Task brief: Please rewrite the text of every item with each "Baca Juga:" changed to "Lihat Juga:" and all else unchanged. Omit the pictures from your answer.

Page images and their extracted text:
-- Opening Marker --

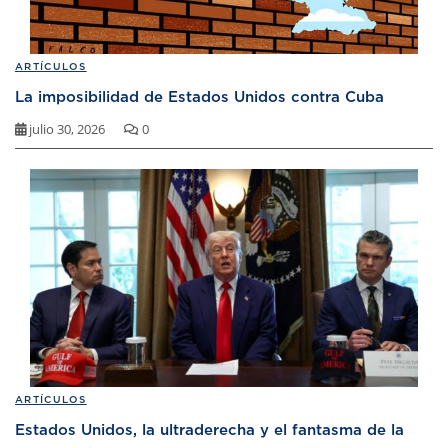
ARTÍCULOS
La imposibilidad de Estados Unidos contra Cuba
julio 30, 2026
0
ARTÍCULOS
Estados Unidos, la ultraderecha y el fantasma de la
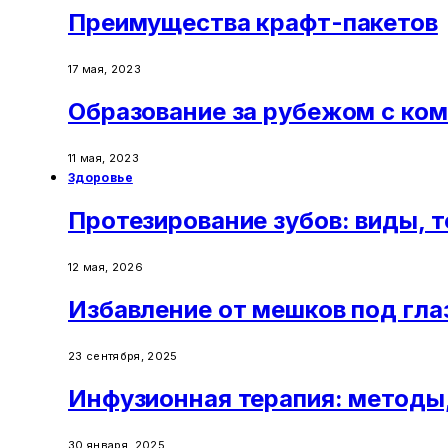
Преимущества крафт-пакетов
17 мая, 2023
Образование за рубежом с ком
11 мая, 2023
Здоровье
Протезирование зубов: виды, 
12 мая, 2026
Избавление от мешков под гл
23 сентября, 2025
Инфузионная терапия: методы,
30 января, 2025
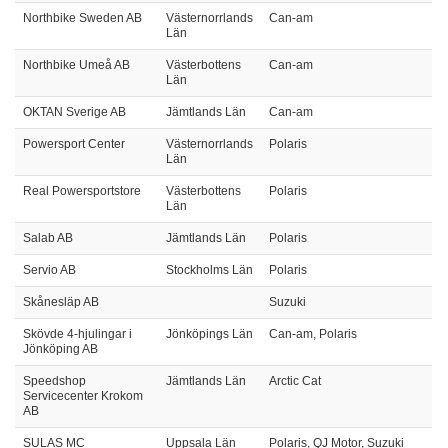
Northbike Sweden AB
Västernorrlands
Can-am
Län
Northbike Umeå AB
Västerbottens
Can-am
Län
OKTAN Sverige AB
Jämtlands Län
Can-am
Powersport Center
Västernorrlands
Polaris
Län
Real Powersportstore
Västerbottens
Polaris
Län
Salab AB
Jämtlands Län
Polaris
Servio AB
Stockholms Län
Polaris
Skånesläp AB
Suzuki
Skövde 4-hjulingar i
Jönköpings Län
Can-am, Polaris
Jönköping AB
Speedshop
Jämtlands Län
Arctic Cat
Servicecenter Krokom
AB
SULAS MC
Uppsala Län
Polaris, QJ Motor, Suzuki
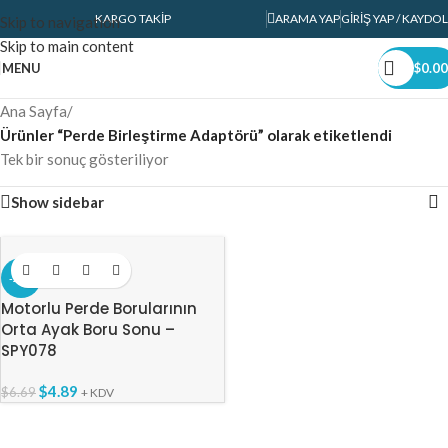
KARGO TAKIP
ARAMA YAP
GIRIŞ YAP / KAYDOL
Skip to navigation
Skip to main content
MENU
$
0.00
Ana Sayfa
/
Ürünler “Perde Birleştirme Adaptörü” olarak etiketlendi
Tek bir sonuç gösteriliyor
Show sidebar
-27%
Motorlu Perde Borularının
Orta Ayak Boru Sonu –
SPY078
$
4.89
$
6.69
+ KDV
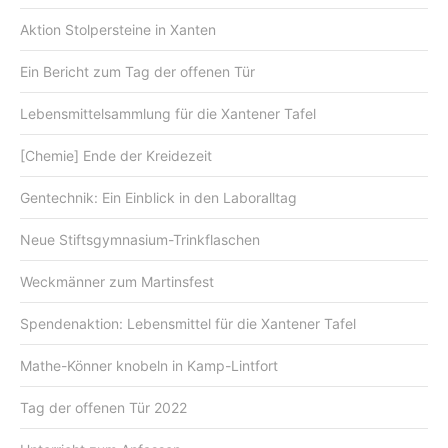
Aktion Stolpersteine in Xanten
Ein Bericht zum Tag der offenen Tür
Lebensmittelsammlung für die Xantener Tafel
[Chemie] Ende der Kreidezeit
Gentechnik: Ein Einblick in den Laboralltag
Neue Stiftsgymnasium-Trinkflaschen
Weckmänner zum Martinsfest
Spendenaktion: Lebensmittel für die Xantener Tafel
Mathe-Könner knobeln in Kamp-Lintfort
Tag der offenen Tür 2022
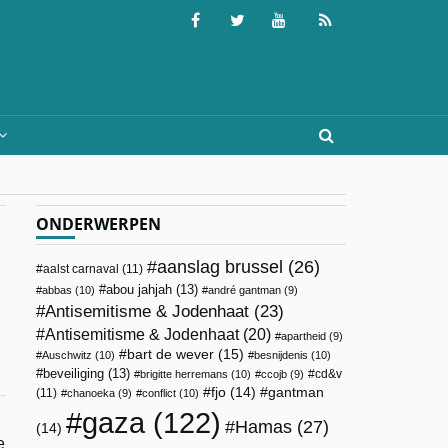
ONDERWERPEN
aanslag brussel
(26)
aalst carnaval
(11)
abou jahjah
(13)
abbas
(10)
andré gantman
(9)
Antisemitisme & Jodenhaat
(23)
Antisemitisme & Jodenhaat
(20)
apartheid
(9)
bart de wever
(15)
Auschwitz
(10)
besnijdenis
(10)
beveiliging
(13)
cd&v
brigitte herremans
(10)
ccojb
(9)
fjo
(14)
gantman
(11)
chanoeka
(9)
conflict
(10)
gaza
(122)
Hamas
(27)
(14)
e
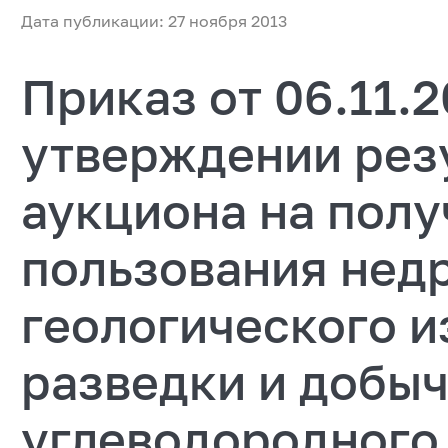
Дата публикации: 27 ноября 2013
Приказ от 06.11.
утверждении рез
аукциона на полу
пользования нед
геологического и
разведки и добы
углеводородного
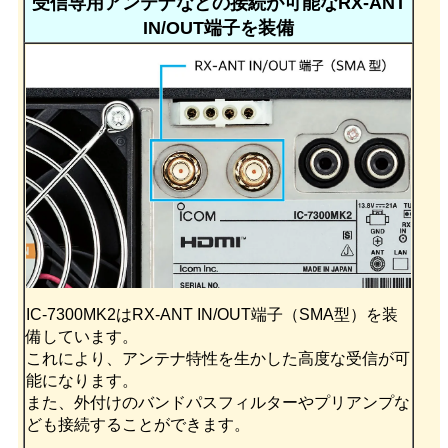
受信専用アンテナなどの接続が可能なRX-ANT
IN/OUT端子を装備
IC-7300MK2はRX-ANT IN/OUT端子（SMA型）を装
備しています。
これにより、アンテナ特性を生かした高度な受信が可
能になります。
また、外付けのバンドパスフィルターやプリアンプな
ども接続することができます。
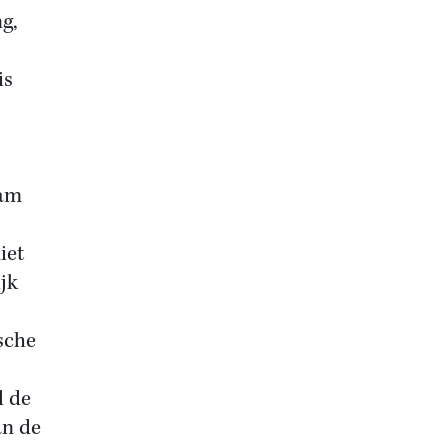
g,
is
aam
iet
jk
sche
d de
an de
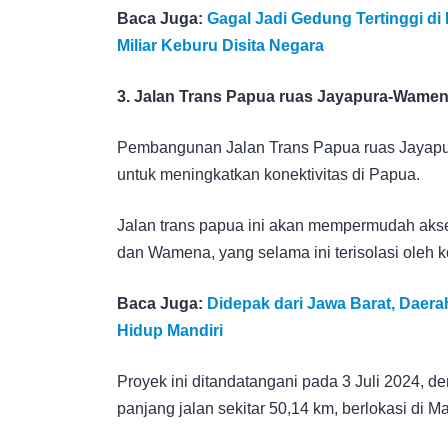
Baca Juga:
Gagal Jadi Gedung Tertinggi d
Miliar Keburu Disita Negara
3. Jalan Trans Papua ruas Jayapura-Wame
Pembangunan Jalan Trans Papua ruas Jayapur
untuk meningkatkan konektivitas di Papua.
Jalan trans papua ini akan mempermudah akses
dan Wamena, yang selama ini terisolasi oleh ko
Baca Juga:
Didepak dari Jawa Barat, Daerah
Hidup Mandiri
Proyek ini ditandatangani pada 3 Juli 2024, de
panjang jalan sekitar 50,14 km, berlokasi di 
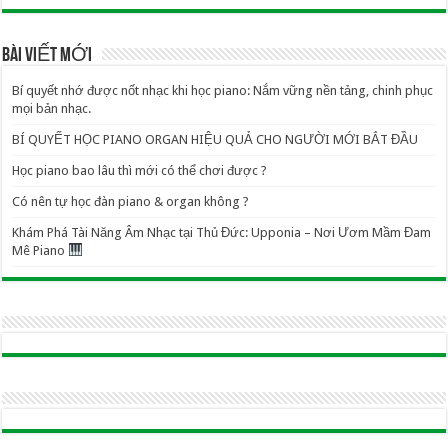
BÀI VIẾT MỚI
Bí quyết nhớ được nốt nhạc khi học piano: Nắm vững nền tảng, chinh phục
mọi bản nhạc.
BÍ QUYẾT HỌC PIANO ORGAN HIỆU QUẢ CHO NGƯỜI MỚI BẮT ĐẦU
Học piano bao lâu thì mới có thể chơi được ?
Có nên tự học đàn piano & organ không ?
Khám Phá Tài Năng Âm Nhạc tại Thủ Đức: Upponia – Nơi Ươm Mầm Đam
Mê Piano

-- Closing Marker --

Completed task:
ARTÍCULOS
La imposibilidad de Estados Unidos contra Cuba
julio 30, 2026
0
ARTÍCULOS
Estados Unidos, la ultraderecha y el fantasma de la
Преимущества крафт-пакетов
17 мая, 2023
Образование за рубежом с ком
11 мая, 2023
Здоровье
Протезирование зубов: виды, 
12 мая, 2026
Избавление от мешков под гл
23 сентября, 2025
Инфузионная терапия: методы,
30 января, 2025
Northbike Sweden AB
Västernorrlands
Can-am
Län
Northbike Umeå AB
Västerbottens
Can-am
Län
OKTAN Sverige AB
Jämtlands Län
Can-am
Powersport Center
Västernorrlands
Polaris
Län
Real Powersportstore
Västerbottens
Polaris
Län
Salab AB
Jämtlands Län
Polaris
Servio AB
Stockholms Län
Polaris
Skånesläp AB
Suzuki
Skövde 4-hjulingar i
Jönköpings Län
Can-am, Polaris
Jönköping AB
Speedshop
Jämtlands Län
Arctic Cat
Servicecenter Krokom
AB
SULAS MC
Uppsala Län
Polaris, QJ Motor, Suzuki
KARGO TAKIP
ARAMA YAP
GIRIŞ YAP / KAYDOL
Skip to navigation
Skip to main content
MENU
$
0.00
Ana Sayfa
/
Ürünler “Perde Birleştirme Adaptörü” olarak etiketlendi
Tek bir sonuç gösteriliyor
Show sidebar
-27%
Motorlu Perde Borularının
Orta Ayak Boru Sonu –
SPY078
$
4.89
$
6.69
+ KDV
Aktion Stolpersteine in Xanten
Ein Bericht zum Tag der offenen Tür
Lebensmittelsammlung für die Xantener Tafel
[Chemie] Ende der Kreidezeit
Gentechnik: Ein Einblick in den Laboralltag
Neue Stiftsgymnasium-Trinkflaschen
Weckmänner zum Martinsfest
Spendenaktion: Lebensmittel für die Xantener Tafel
Mathe-Könner knobeln in Kamp-Lintfort
Tag der offenen Tür 2022
ONDERWERPEN
aanslag brussel
(26)
aalst carnaval
(11)
abou jahjah
(13)
abbas
(10)
andré gantman
(9)
Antisemitisme & Jodenhaat
(23)
Antisemitisme & Jodenhaat
(20)
apartheid
(9)
bart de wever
(15)
Auschwitz
(10)
besnijdenis
(10)
beveiliging
(13)
cd&v
brigitte herremans
(10)
ccojb
(9)
fjo
(14)
gantman
(11)
chanoeka
(9)
conflict
(10)
gaza
(122)
Hamas
(27)
(14)
e
Дата публикации: 27 ноября 2013
Приказ от 06.11.
утверждении рез
аукциона на полу
пользования нед
геологического и
разведки и добы
углеводородного
受信専用アンテナなどの接続が可能なRX-ANT
IN/OUT端子を装備
IC-7300MK2はRX-ANT IN/OUT端子（SMA型）を装
備しています。
これにより、アンテナ特性を生かした高度な受信が可
能になります。
また、外付けのバンドパスフィルターやプリアンプな
ども接続することができます。
g,
is
aam
iet
jk
sche
d de
an de
Lihat Juga:
Gagal Jadi Gedung Tertinggi d
Miliar Keburu Disita Negara
3. Jalan Trans Papua ruas Jayapura-Wame
Pembangunan Jalan Trans Papua ruas Jayapur
untuk meningkatkan konektivitas di Papua.
Jalan trans papua ini akan mempermudah akses
dan Wamena, yang selama ini terisolasi oleh ko
Lihat Juga:
Didepak dari Jawa Barat, Daerah
Hidup Mandiri
Proyek ini ditandatangani pada 3 Juli 2024, de
panjang jalan sekitar 50,14 km, berlokasi di 
BÀI VIẾT MỚI
Bí quyết nhớ được nốt nhạc khi học piano: Nắm vững nền tảng, chinh phục
mọi bản nhạc.
BÍ QUYẾT HỌC PIANO ORGAN HIỆU QUẢ CHO NGƯỜI MỚI BẮT ĐẦU
Học piano bao lâu thì mới có thể chơi được ?
Có nên tự học đàn piano & organ không ?
Khám Phá Tài Năng Âm Nhạc tại Thủ Đức: Upponia – Nơi Ươm Mầm Đam
Mê Piano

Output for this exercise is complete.